De zwerm die hapert
Ik heb altijd iets fascinerends gevonden in het kijken naar een zwerm spreeuwen. Zo’n dansend wolkendek aan vogels, dat in perfecte harmonie beweegt. Totdat er ineens ergens in de zwerm een hapering ontstaat. Een klein stukje dat uit de pas vliegt, een rare kronkel maakt, en dan – als vanzelf – weer wordt opgenomen in het geheel. Het lijkt allemaal vanzelf te gaan, maar wie goed kijkt, ziet dat er onder de oppervlakte van die sierlijke bewegingen van alles gebeurt.
In organisaties werkt het eigenlijk net zo. Op het eerste gezicht lijkt alles te lopen: de plannen zijn gemaakt, de taken verdeeld, de processen strak georganiseerd. Maar dan, ineens, stokt de beweging. Er ontstaat weerstand. En waar de neiging vaak is om harder aan de knoppen te draaien – nog een overleg, nog een processtap, nog een memo – merk je dat het niet helpt. De zwerm hapert. Maar waarom?
De onderstroom: waar het echt wringt
Weerstand is zo’n woord dat vaak met een zucht wordt uitgesproken. “Ze willen niet mee.” “Er is weer weerstand.” Alsof het een vervelend obstakel is dat zo snel mogelijk moet worden weggewerkt. Maar wat als weerstand juist een signaal is? Een uitnodiging om dieper te kijken?
Achter zichtbare weerstand schuilt de onderstroom. Dat zijn die oude patronen die zich in de loop der jaren hebben vastgezet. Onuitgesproken overtuigingen die bepalen wat wel en niet kan. Botsende kernwaarden die maken dat de ene collega zich vastbijt in een taak, terwijl de ander zich juist terugtrekt. Het is het onzichtbare deel van de ijsberg, waar je pas tegenaan botst als je alleen op het zichtbare stuurt.
Ik heb het zelf vaak genoeg meegemaakt. Een team dat keurig de nieuwe werkwijze aanhoort, knikt op het juiste moment, maar ondertussen voel je het schuren. De sfeer wordt stroever, de energie zakt weg. Je kunt het niet altijd benoemen, maar je voelt het wel. En als je eerlijk bent, herken je het misschien ook bij jezelf. Dat je ergens in meegaat, maar van binnen denkt: dit klopt niet voor mij.
Niet alleen praten over wat, maar ook over waarom
De valkuil is groot om te blijven hangen in het ‘wat’. Wat moet er gebeuren? Welke taak ligt waar? Hoe ziet het proces eruit? Maar als de onderstroom niet wordt gezien, blijft het bij schijnbewegingen. De echte verandering blijft uit.

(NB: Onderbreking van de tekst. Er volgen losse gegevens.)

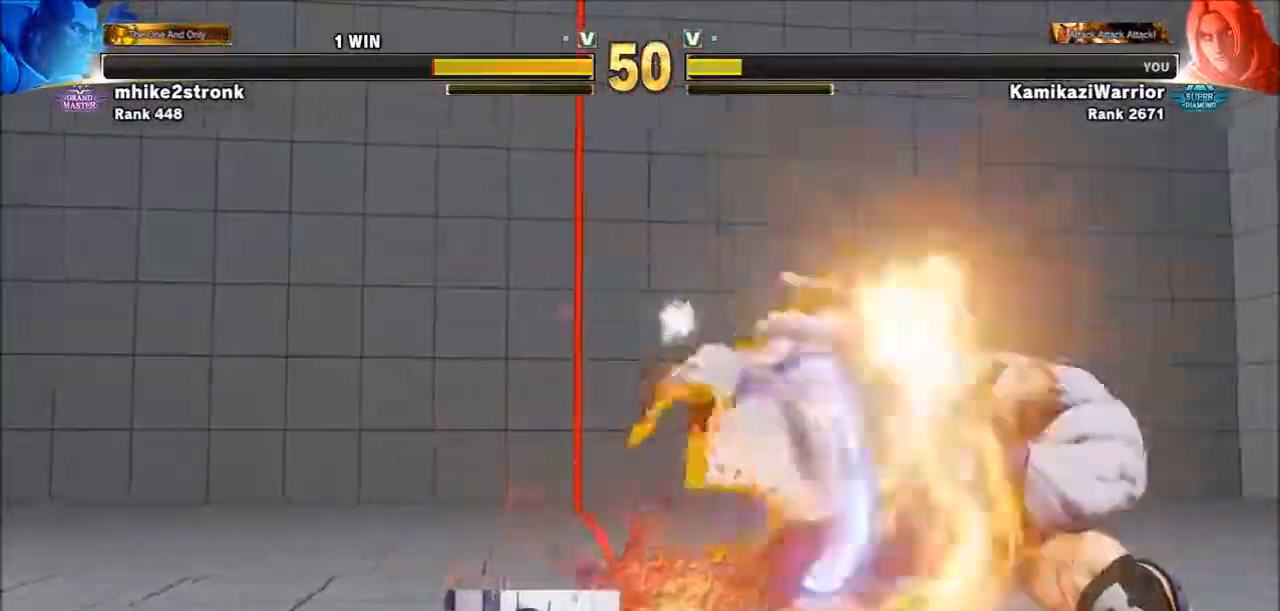
{"buttons": ["R1", "R2"], "left_stick": "center", "events": [[83, "R1", "up"], [83, "TRIANGLE", "up"], [433, "R2", "down"], [467, "R1", "down"]]}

Wat helpt, is om het gesprek te openen over wat er gevoeld, geloofd en ervaren wordt. Niet alleen de agenda afwerken, maar ook ruimte maken voor wat er onderhuids speelt. Dat vraagt soms om lef. Want het kan spannend zijn om te benoemen wat je werkelijk denkt of voelt. Misschien ben je bang dat je de enige bent. Of dat het niet professioneel is om je twijfels te delen.
Maar mijn ervaring is: zodra iemand het aandurft om te zeggen “ik vind dit lastig” of “dit schuurt bij mij omdat…”, ontstaat er iets nieuws. De spanning wordt benoemd, de lucht klaart op. En ineens blijkt dat je niet de enige bent. Dat er meer mensen zijn die hetzelfde voelen, maar het nog niet hadden uitgesproken. Pas dan komt er beweging.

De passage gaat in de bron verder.